Senhor poeta li em um noticiário que o... Wilton Lazarotto

Senhor poeta li em um noticiário que o senhor destrói suas poesias assim que as concluí, pois as considera ruins e em torno de cada 20, uma o senhor mantém a salvo. E, por razão disso, formulo está carta em um pedido, um urgente pedido.
Antes de mais nada, devo dizer ao senhor que não sou, jamais, contra a destruição de suas poesias ou qualquer coisa que escreva. Afinal, é uma produção sua, eu sou apenas um admirador de vossas palavras.
Mas, por favor, reserve para mim uma poesia, uma única poesia que o senhor iria destruir. Que trate de amor ou algo lindo que conquistaria o coração de uma mulher, por favor, reserve uma para esse homem que vos escreve. Este pedido é motivado por duas razões: em primeiro lugar, sou um grande admirador da sua forma de escrever, mesmo não sabendo ler, pois minha irmã lê para mim. Aliás, ela esteve lendo outros escritores e são muito ruins, creio que suas poesias mesmo não passando pelo seu aval serão muito melhores que as deles.
Em segundo lugar, e isto é o mais importante, sou pobre, pobre e ignorante. Quem está escrevendo esta carta é minha irmã. Ela inclusive vai colocar a carta no correio, pois não teria dinheiro para o selo. Ou seria para o selo ou para o cartão, como comprei o cartão para presentear alguém muito especial não poderia mandar a carta, sou pobre, tão pobre quanto um rato. O senhor não tem ideia como seria importante receber uma poesia sua, poderia mandar a pior de todas, ficaria imensamente feliz e a admiração por você não minuirá, jamais.
É claro que diria que foi um presente, naturalmente, pois nem escrever sei. Preciso de sua poesia para escrever no cartão, é um cartão simples de dois lados que se dobram ao meio, tem linhas no seu interior em azul e seu entorno é vermelho com um coração ao meio.
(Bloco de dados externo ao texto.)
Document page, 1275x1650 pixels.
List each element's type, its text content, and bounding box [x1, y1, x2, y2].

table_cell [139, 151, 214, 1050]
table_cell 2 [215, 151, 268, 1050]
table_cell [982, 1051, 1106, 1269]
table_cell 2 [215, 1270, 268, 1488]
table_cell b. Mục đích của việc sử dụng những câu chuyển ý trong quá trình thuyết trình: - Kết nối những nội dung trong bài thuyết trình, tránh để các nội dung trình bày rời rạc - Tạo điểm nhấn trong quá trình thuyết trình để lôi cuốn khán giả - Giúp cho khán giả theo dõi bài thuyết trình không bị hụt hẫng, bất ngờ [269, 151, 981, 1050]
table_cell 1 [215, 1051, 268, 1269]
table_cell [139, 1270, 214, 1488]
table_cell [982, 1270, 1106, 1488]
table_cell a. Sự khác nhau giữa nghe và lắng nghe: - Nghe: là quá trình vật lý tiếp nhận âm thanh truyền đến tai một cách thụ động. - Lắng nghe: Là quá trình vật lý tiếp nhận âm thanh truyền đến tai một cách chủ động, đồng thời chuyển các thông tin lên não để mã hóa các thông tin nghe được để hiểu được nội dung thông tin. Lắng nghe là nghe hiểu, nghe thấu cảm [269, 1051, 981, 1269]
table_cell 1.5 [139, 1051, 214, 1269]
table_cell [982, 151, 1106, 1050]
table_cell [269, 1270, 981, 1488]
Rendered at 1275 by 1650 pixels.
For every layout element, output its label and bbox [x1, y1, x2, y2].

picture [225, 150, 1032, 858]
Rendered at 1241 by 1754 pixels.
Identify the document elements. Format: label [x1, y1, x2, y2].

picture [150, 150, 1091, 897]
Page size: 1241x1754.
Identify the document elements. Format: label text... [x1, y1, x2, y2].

Vou destiná-lo a “Maria” meu grande amor, a mulher mais linda, que eu detenho um imenso apreso e quero surpreendê-la. Aqui no bairro onde morro nenhuma mulher recebeu uma poesia, seria o primeiro, assim teria grandes chances de conquistá-la.
Hoje já tenho trinta e cinco anos, falo isso quase chorando, pois pela primeira vez aprendi o que é amar. Vivi sempre sozinho, coração de pedra, diziam meus amigos. Queria poder amar como vocês poetas, mas nunca soube, pois minha vida não é nada fácil. Morro em um barraco, não o chamo de casa, pois não o é, no entanto, o faço ser por não ter outra opção. Um homem assim nem deveria amar, nada a ela serei capaz de dar. Era assim que eu pensava, mas mudei meu pensar, claro que eu posso dar muitas coisas a ela como: um amor, beijos e tocar seu rosto toda manhã dizendo que eu amo ela.
Mande-me, por favor, uma poesia. Pode ser grande, embora meu conhecimento seja pequeno e limitado, mas não desagradaria nada escrever algo grande no cartão. Dá à pessoa uma certa importância. E depois, quanto maior o texto, mais visível ele se torna. É, como diz minha irmã aqui, hoje visibilidade é tudo na vida e com sua poesia, finalmente, teria visibilidade com Maria.